Activity: Only one stretch of the records below is wanted: the lines from the one holding "importance of axle" through the one holding "programs, industry certifications, and". Return it exactly, both ends included.

(Saved data entries)
Segment Open

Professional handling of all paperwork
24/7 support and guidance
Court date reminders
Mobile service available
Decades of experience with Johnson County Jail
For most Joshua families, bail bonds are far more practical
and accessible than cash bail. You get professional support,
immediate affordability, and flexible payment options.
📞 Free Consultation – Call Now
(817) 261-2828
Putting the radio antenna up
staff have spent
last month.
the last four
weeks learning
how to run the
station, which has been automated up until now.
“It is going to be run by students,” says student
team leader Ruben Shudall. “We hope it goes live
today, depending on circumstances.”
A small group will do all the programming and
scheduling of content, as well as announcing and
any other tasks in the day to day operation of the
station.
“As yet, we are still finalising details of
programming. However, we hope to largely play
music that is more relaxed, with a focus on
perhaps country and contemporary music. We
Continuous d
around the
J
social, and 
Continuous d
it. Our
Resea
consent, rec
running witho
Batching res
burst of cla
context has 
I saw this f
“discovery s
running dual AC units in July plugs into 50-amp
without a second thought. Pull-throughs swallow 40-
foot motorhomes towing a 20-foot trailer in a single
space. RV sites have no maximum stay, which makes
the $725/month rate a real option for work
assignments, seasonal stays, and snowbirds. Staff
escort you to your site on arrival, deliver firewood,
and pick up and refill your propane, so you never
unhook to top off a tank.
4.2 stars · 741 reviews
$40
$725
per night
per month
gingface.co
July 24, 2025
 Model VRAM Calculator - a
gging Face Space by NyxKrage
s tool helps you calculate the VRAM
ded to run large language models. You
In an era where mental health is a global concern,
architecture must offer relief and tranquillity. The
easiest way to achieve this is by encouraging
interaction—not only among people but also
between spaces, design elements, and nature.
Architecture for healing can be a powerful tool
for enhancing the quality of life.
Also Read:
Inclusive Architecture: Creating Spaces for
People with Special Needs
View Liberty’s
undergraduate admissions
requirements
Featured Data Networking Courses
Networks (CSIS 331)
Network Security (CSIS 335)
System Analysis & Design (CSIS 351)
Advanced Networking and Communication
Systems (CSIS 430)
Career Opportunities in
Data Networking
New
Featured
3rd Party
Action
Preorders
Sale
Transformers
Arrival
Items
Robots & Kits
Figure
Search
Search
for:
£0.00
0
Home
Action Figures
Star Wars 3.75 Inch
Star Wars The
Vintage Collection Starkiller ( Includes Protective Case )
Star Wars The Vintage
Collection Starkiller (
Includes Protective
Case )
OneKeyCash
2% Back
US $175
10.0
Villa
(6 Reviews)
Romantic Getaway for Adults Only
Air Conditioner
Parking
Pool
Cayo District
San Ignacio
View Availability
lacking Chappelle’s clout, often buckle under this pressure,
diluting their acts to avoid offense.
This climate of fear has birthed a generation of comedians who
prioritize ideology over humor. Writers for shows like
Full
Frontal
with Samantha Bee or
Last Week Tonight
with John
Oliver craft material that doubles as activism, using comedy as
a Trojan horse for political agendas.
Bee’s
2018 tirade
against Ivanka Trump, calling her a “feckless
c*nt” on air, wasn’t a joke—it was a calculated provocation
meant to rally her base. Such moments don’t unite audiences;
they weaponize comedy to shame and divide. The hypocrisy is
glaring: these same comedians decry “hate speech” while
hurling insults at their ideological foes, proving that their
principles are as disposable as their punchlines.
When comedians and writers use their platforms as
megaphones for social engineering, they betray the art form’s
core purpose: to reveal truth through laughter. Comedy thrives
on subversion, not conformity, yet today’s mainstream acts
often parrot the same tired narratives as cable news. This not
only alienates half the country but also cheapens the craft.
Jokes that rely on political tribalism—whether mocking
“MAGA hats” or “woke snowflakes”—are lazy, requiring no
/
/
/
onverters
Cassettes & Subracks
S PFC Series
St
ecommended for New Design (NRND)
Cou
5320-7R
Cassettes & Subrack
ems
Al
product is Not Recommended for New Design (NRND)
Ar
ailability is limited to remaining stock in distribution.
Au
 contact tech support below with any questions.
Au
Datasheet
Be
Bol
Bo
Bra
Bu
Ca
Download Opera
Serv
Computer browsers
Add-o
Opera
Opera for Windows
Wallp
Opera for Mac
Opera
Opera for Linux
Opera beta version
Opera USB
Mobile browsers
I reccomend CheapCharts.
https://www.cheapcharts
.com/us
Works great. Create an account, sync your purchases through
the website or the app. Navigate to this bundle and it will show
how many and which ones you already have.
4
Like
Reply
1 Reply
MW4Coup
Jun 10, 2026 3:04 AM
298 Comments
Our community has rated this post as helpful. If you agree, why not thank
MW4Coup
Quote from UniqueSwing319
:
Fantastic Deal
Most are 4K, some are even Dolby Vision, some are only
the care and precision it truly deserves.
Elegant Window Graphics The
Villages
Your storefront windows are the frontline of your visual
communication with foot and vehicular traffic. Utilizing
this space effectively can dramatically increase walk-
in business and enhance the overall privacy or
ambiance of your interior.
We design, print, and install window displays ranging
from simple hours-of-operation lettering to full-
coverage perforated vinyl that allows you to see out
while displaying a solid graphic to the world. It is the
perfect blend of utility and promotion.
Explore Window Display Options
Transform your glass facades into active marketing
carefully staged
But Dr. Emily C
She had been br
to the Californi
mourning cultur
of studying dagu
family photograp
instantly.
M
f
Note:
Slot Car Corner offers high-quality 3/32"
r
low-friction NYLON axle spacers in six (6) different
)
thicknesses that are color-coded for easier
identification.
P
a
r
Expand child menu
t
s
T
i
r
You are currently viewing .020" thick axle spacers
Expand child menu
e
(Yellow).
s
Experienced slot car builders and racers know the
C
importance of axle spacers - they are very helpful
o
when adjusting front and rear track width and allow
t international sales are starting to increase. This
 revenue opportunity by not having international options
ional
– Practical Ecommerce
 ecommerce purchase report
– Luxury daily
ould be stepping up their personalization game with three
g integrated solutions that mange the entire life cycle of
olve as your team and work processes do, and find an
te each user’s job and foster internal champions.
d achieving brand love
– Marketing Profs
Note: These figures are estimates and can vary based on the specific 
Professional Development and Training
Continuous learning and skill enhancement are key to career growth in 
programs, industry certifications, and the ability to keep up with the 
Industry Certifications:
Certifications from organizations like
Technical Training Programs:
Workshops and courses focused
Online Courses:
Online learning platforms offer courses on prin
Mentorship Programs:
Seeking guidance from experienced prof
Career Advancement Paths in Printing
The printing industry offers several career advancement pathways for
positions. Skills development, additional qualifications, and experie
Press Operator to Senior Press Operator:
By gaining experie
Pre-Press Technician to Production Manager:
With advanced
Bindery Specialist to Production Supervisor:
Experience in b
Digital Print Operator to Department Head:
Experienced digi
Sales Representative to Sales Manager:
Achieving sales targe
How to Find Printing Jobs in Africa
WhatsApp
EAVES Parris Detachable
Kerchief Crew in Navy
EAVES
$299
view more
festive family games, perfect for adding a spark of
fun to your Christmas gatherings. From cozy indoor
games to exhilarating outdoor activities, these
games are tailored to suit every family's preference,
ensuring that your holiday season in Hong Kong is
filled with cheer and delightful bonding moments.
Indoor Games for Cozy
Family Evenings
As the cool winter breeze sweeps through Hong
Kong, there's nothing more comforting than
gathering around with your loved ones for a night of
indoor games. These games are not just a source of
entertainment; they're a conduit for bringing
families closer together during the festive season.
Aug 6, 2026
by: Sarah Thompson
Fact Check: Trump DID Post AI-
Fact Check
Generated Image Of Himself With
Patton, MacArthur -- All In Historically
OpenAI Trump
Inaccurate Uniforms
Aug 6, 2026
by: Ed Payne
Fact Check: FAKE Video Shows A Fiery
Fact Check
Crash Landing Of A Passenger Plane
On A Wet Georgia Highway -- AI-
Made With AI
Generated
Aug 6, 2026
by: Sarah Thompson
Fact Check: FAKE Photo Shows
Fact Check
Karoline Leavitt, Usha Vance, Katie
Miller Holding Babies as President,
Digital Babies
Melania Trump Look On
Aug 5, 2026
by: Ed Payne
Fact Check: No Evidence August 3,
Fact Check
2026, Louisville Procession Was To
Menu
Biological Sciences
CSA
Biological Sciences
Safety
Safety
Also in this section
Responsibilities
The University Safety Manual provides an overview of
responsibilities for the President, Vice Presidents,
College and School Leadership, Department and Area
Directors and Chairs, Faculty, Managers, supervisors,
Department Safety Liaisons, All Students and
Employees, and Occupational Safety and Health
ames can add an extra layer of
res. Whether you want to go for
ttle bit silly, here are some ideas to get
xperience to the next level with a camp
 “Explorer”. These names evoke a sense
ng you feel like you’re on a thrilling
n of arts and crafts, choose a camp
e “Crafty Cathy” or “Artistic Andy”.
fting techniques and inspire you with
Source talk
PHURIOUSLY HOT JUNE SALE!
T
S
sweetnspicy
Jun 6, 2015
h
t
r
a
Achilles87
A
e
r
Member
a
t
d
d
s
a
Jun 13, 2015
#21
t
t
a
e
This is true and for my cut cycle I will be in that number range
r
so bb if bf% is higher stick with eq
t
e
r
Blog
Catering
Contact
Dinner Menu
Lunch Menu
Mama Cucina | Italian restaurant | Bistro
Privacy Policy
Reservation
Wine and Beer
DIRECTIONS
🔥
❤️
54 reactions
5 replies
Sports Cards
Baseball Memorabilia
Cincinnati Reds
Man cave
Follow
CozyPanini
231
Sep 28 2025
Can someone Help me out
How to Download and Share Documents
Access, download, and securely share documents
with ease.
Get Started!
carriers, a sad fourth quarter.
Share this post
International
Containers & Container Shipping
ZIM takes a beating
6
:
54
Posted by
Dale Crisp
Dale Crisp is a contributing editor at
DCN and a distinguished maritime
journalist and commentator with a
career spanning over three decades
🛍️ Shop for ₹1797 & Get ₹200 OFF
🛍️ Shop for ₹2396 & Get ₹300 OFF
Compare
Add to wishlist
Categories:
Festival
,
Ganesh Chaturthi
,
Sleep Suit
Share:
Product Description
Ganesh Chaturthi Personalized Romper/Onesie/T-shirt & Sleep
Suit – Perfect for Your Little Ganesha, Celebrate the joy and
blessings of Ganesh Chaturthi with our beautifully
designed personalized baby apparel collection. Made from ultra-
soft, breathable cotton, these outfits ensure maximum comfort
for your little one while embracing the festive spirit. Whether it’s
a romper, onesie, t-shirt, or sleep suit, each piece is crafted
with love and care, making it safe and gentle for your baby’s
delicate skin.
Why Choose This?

Segment Closed

Expected output:
importance of axle spacers - they are very helpful
o
when adjusting front and rear track width and allow
t international sales are starting to increase. This
 revenue opportunity by not having international options
ional
– Practical Ecommerce
 ecommerce purchase report
– Luxury daily
ould be stepping up their personalization game with three
g integrated solutions that mange the entire life cycle of
olve as your team and work processes do, and find an
te each user’s job and foster internal champions.
d achieving brand love
– Marketing Profs
Note: These figures are estimates and can vary based on the specific 
Professional Development and Training
Continuous learning and skill enhancement are key to career growth in 
programs, industry certifications, and the ability to keep up with the 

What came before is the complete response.